■ TO DO ■
How many lines in the listing below contain the word "ankle"? Reply with the number alone.

Top of INPUT DATA

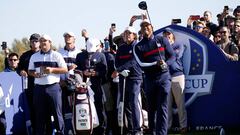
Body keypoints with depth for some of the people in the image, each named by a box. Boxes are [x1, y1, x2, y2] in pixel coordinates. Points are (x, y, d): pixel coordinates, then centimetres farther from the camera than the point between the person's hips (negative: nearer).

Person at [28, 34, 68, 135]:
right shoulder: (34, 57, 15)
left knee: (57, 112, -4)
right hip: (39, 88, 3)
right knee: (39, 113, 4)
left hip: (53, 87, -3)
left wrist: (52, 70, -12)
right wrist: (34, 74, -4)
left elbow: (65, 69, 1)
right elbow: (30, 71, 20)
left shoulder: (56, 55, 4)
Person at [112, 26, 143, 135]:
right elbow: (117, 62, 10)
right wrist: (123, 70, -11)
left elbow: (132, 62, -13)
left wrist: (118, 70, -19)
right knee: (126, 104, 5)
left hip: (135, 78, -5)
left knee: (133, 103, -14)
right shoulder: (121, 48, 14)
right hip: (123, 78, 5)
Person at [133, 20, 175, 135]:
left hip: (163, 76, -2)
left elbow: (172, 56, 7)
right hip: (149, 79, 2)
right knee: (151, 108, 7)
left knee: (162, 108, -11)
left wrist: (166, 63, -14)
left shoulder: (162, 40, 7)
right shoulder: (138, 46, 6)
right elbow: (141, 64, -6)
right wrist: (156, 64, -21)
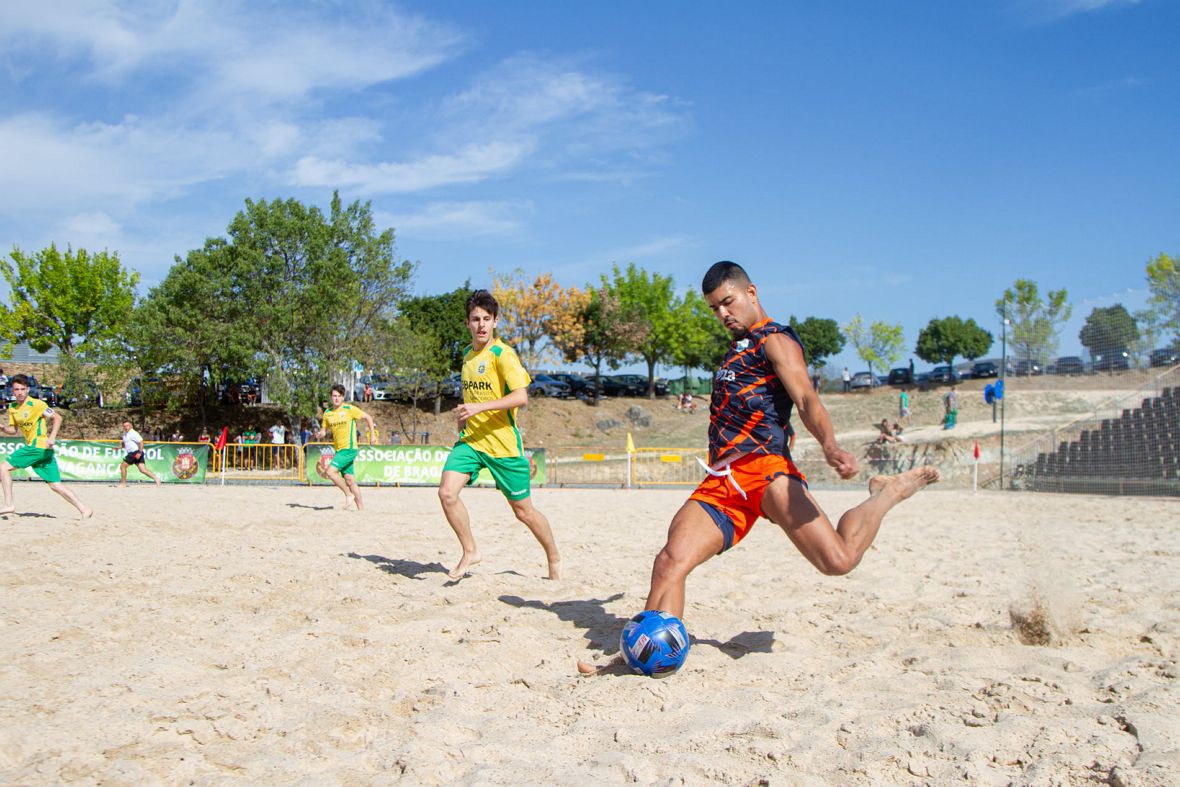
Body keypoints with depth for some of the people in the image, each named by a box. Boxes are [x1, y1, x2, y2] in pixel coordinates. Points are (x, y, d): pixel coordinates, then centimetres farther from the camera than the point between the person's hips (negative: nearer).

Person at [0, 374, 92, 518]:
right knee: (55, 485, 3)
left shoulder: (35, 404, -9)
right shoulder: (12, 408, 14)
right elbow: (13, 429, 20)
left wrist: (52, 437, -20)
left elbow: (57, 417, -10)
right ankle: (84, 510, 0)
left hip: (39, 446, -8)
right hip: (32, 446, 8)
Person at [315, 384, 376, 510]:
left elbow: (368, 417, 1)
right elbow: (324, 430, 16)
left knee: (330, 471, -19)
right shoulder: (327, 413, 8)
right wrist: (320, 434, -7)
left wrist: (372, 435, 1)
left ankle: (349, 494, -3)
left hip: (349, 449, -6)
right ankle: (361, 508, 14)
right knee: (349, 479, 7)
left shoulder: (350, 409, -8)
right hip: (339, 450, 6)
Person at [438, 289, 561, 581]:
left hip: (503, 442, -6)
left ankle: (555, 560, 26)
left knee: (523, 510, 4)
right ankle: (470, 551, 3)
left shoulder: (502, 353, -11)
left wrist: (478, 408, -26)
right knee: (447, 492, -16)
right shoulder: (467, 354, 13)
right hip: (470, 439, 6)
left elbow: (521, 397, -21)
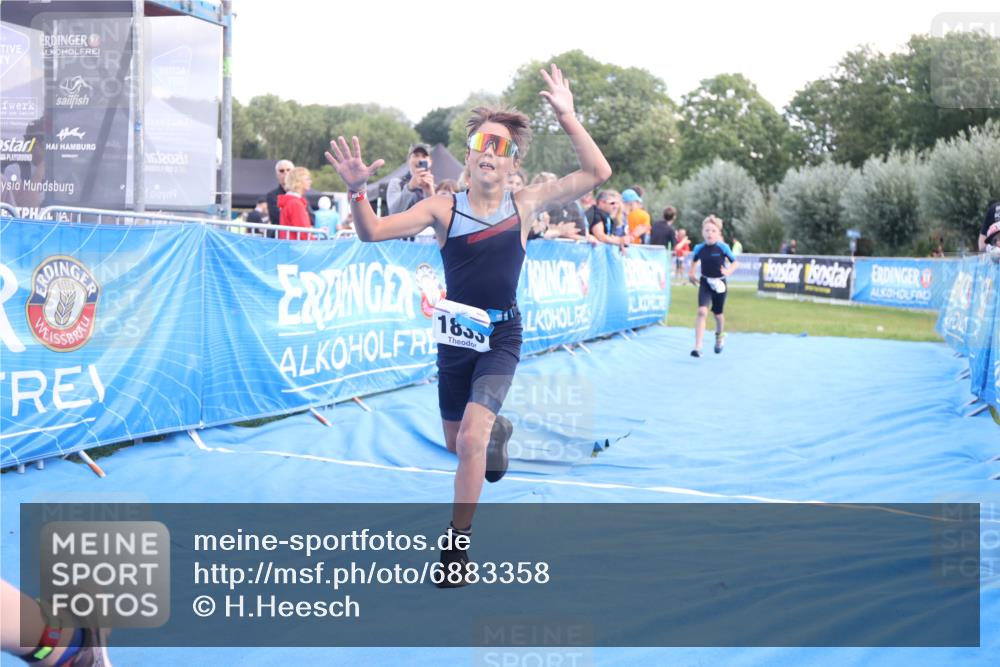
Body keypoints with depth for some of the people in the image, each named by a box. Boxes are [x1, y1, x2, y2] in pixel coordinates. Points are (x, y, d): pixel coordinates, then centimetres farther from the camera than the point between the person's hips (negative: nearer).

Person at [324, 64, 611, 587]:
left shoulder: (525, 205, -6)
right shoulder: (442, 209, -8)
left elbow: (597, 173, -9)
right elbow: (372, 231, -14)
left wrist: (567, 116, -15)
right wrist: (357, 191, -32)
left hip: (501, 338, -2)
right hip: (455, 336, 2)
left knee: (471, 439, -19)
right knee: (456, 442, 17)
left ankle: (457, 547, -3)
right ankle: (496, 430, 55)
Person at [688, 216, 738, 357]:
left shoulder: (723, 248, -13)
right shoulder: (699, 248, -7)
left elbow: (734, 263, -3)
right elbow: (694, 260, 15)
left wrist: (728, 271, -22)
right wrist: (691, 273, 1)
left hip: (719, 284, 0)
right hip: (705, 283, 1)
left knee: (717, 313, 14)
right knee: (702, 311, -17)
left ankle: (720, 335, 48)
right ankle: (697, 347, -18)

Bottom of INPUT DATA

■ REPLY TO THE EXERCISE ■
9